Jae C. Hong / AP
A week before the world’s major sporting event begins, the first person has tested positive for COVID-19 at the Tokyo Olympic Village as more than 11,000 athletes, plus an estimated 79,000 journalists, officials and staff are scheduled to gather in Japan during the ongoing pandemic.
So far, 44 people affiliated with the Games have tested positive since the beginning of July, most of them contractors.
Tokyo 2020 CEO Toshiro Muto announced at a press conference on Saturday that the latest infection was detected during the PCR test conducted a day earlier and the person is now quarantined for 14 days in a hotel.
Identity and nationality were not disclosed, but Muto said the infected person came from abroad.
The individual is listed as “personal interested in games” in the current account of infections that organizers are tracking.
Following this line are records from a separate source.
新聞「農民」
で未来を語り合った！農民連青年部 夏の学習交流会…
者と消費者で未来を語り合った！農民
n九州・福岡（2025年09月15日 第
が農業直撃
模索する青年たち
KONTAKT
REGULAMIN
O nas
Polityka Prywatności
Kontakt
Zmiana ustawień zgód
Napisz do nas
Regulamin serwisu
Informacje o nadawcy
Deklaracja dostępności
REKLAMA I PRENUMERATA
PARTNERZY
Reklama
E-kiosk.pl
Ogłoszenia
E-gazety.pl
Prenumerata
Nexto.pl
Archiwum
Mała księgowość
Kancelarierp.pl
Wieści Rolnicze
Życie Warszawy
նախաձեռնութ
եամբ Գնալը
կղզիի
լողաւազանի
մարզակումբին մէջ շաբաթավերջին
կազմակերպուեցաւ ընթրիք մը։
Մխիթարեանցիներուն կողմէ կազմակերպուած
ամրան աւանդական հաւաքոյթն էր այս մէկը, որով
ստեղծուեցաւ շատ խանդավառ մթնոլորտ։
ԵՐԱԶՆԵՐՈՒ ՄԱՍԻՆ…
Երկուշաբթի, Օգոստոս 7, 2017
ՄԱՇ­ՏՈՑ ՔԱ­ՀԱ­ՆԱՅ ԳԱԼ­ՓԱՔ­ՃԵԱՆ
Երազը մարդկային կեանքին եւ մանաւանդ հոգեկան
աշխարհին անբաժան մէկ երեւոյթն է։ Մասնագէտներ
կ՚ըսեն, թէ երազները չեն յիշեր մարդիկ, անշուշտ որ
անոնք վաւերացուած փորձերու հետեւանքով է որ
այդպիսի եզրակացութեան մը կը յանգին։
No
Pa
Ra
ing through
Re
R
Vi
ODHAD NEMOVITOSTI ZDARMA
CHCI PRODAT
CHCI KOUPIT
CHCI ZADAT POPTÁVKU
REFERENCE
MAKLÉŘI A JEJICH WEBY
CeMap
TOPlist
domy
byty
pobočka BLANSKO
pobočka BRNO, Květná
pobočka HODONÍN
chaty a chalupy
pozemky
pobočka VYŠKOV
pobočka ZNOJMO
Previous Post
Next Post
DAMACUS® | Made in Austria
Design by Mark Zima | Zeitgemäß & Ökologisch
Athletes are a separate category.
On Friday, a member of the Nigerian delegation became the first visitor to be hospitalized with COVID-19.
Olympic organizers face a great test
The infections are testing organizers’ ability to keep the virus at bay.
In six days, the opening ceremony on July 23 officially kicks off more than two weeks of events for the world’s top competitors in 33 sports.
It’s a makeup after Tokyo postponed the Games from July 2020 due to the pandemic. A year later, the pandemic is still here, fueled in part by the delta variant, which spreads the coronavirus about 225% faster than the original version.
Tokyo is battling a fifth wave of infections. With cases to a maximum of half a year, polls find that the majority of residents are opposed to hosting the games.
On July 8, Japan declared a state of emergency, banning spectators from attending events in the capital.
The Olympic village it is part of efforts to keep athletes and staff in a bubble; A series of high-rise buildings provide accommodation, dining and medical care in Tokyo’s Harumi waterfront district. A “Fever Clinic” is equipped for COVID-19 testing and diagnosis.
In the event of close contact with an infected person, all visitors to Japan should use smartphone apps to help with contact tracing.
Officials are encouraging but not demanding vaccination among Games participants. They say that more than 80% of the residents of the Olympic Village have been vaccinated.
A. 70 page playbook establishes mitigation measures for all participants, including wearing masks (unless eating, sleeping, training, or competing), regular screening for COVID-19, and physical distancing (no hugging or high-fives).
Even the medal ceremony is done without contact; Athletes will be asked to remove their medal from a tray and place it around their neck.
And in the days and weeks to come, the organizers of the Olympic Games will continue to show whether their own efforts can ensure that the Games take place safely.